Be careful about your footing on cobblestones, especially if wet.

Posted by
1946 posts


Began the video and will watch in pieces. I subscribed. The Creators deserve the money they earn from producing such wonderful videos.


I will be very cautious walking on the cobblestones. Afraid of falls. Too old to fall! After a certain age, a fall can be a death sentence.

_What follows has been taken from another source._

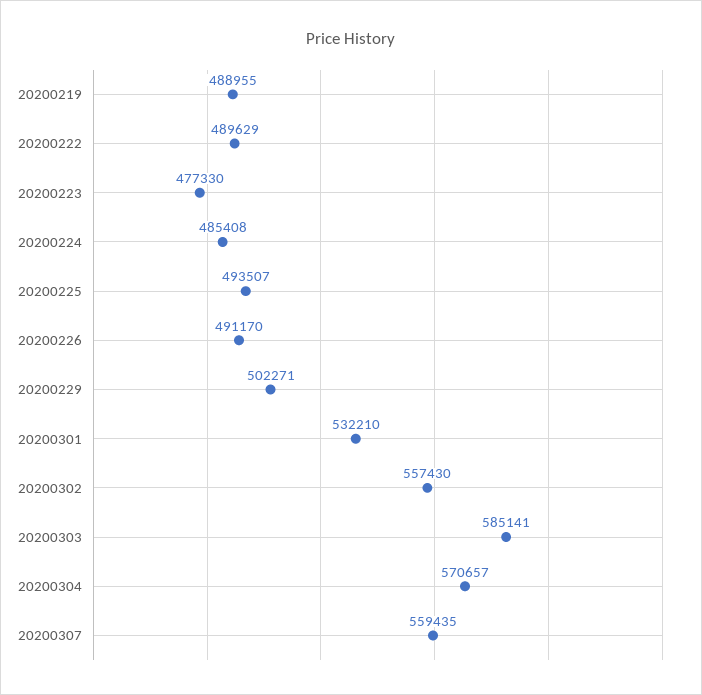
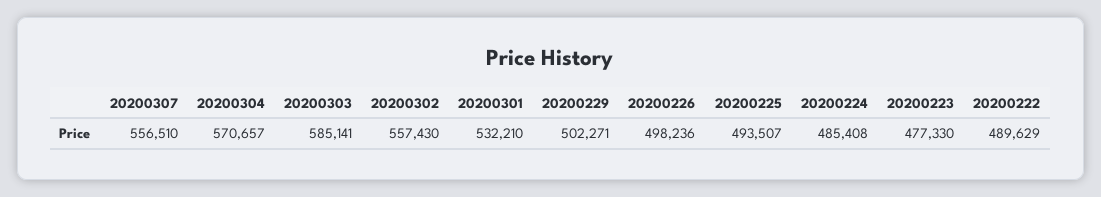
20200219: 488955 -> none
20200226: 491170 -> 498236
20200307: 559435 -> 556510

Thank you both for your inout.

Posted by
464 posts

We just returned from Bruges and found that most places were open on Sunday. I would recommend a canal boat ride in Bruges. It is lovely and gives you a good overview of the town. We also enjoyed seeing the Markt, Burg square, eating Belgian waffles with toppings, and buying Belgian chocolates. There are horse and carriage rides also if you do not wish to walk on the cobble stones.

Posted by
1998 posts

In general shops in Flanders are free about the hours they want to be closed. Most of the time fashion shops and hardware stores are closed on sundays, supermarkets some are open and some closed even from the same chain. Bakeries many open on sunday morning but the rest of the day closed for instance.

Posted by
1946 posts

Thank you organizer8 and Wil

Whoever wrote the description of the shore excursion that I am taking was sloppy in either the research or what they wrote or both. It is possible that they have never even been to Bruges or maybe they went on a Sunday and that was their perception.

I am glad that I asked the question and got so many helpful responses.

No matter what, I am still not going to be there long enough.

Posted by
3 posts

Hey Phil, you're right, you won't be there long enough, but Bruges is a very walkable city. We first did a free walking tour with Ambassadors Tours and our guide gave us a list of recommendations. We had a great waffle at House of Waffles and saw Michelangelo's madonna in the main church, did a boat tour and went to the beer museum which was interesting and we opted for the 3 beers to taste at the end.